GROWING CREATIVE COMMUNITIES will be based out of Amy and Adam’s home studio space (‘ALS Studios’). They have also booked three other facilities in the Pevensey and Westham area, including Montague Farm in Hankham. Over the next couple of months they will host exhibitions of creative work by trauma survivors at these locations; one such 'pop-up' event in being lined up for the end of March. 

Adam and Amy’s charitable project aims to support anyone who’s feeling isolated, anyone who’s struggling with depression, anyone who’s had trauma. Whatever your story, it’s likely that you will find someone, or something, that you can connect with via GROWING CREATIVE COMMUNITIES. As the work of the charity grows, it will draw on a network of trauma therapists and counsellors. Fees for  counselling and other forms of support will be set low to help ensure maximum inclusiveness.

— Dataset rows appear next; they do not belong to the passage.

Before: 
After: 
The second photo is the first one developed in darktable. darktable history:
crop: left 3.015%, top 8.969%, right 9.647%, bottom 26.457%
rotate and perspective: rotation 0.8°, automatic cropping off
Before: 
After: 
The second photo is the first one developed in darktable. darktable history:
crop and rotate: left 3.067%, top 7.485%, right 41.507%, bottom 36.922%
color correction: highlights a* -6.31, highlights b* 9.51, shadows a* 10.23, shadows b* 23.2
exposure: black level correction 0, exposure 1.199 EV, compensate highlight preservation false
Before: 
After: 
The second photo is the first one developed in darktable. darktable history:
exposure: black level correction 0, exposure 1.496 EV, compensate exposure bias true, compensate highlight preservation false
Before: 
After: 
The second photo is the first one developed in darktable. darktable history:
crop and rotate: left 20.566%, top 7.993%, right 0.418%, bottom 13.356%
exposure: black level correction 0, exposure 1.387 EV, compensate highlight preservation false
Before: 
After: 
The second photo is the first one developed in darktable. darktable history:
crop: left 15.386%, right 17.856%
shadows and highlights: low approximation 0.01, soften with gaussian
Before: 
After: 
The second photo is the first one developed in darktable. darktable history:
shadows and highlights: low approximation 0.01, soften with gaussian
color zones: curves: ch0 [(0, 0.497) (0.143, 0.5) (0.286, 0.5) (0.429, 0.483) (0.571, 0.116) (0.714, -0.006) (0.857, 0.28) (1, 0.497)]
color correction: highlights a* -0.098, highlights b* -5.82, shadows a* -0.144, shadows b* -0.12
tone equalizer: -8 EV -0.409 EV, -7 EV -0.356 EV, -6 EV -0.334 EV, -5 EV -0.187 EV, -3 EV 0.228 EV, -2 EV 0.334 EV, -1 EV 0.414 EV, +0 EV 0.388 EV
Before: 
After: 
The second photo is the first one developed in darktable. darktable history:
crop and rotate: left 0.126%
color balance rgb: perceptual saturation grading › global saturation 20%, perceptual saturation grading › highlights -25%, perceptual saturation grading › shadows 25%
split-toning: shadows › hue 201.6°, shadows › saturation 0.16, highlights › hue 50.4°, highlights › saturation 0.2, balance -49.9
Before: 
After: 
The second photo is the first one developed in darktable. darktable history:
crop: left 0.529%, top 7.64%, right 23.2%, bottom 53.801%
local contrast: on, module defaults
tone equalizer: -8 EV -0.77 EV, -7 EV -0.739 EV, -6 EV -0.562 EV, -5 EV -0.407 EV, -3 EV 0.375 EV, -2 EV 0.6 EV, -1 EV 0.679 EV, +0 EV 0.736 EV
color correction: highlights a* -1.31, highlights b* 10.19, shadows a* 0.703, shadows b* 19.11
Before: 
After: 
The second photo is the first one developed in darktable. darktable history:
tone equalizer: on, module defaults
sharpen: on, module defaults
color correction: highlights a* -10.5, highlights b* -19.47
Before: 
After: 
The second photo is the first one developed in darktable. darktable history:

If you want to find out more about GROWING CREATIVE COMMUNITIES, contact Amy and Adam via email on or via their individual Facebook pages:  Amy and Adam.

Self-portrait (by me)

Postscript: I am very pleased to say that I raised £770 for GROWING CREATIVE COMMUNITIES and am very appreciative to all those who donated money and/or expressed their support. I sadly didn't make it home in less than my PB, but my finish time of just under 1:39 wasn't bad. The key thing is the taking part and the cause, and the cause is a very good one for sure. A launch photography exhibition has already been held by Adam in a Pevensey pub, and he has three more planned in the Pevensey and Westham area over the Spring and Summer of 2022. Amy will be hosting an exhibition of her art and of those who've benefitted from her creative therapy (including me) during the same period.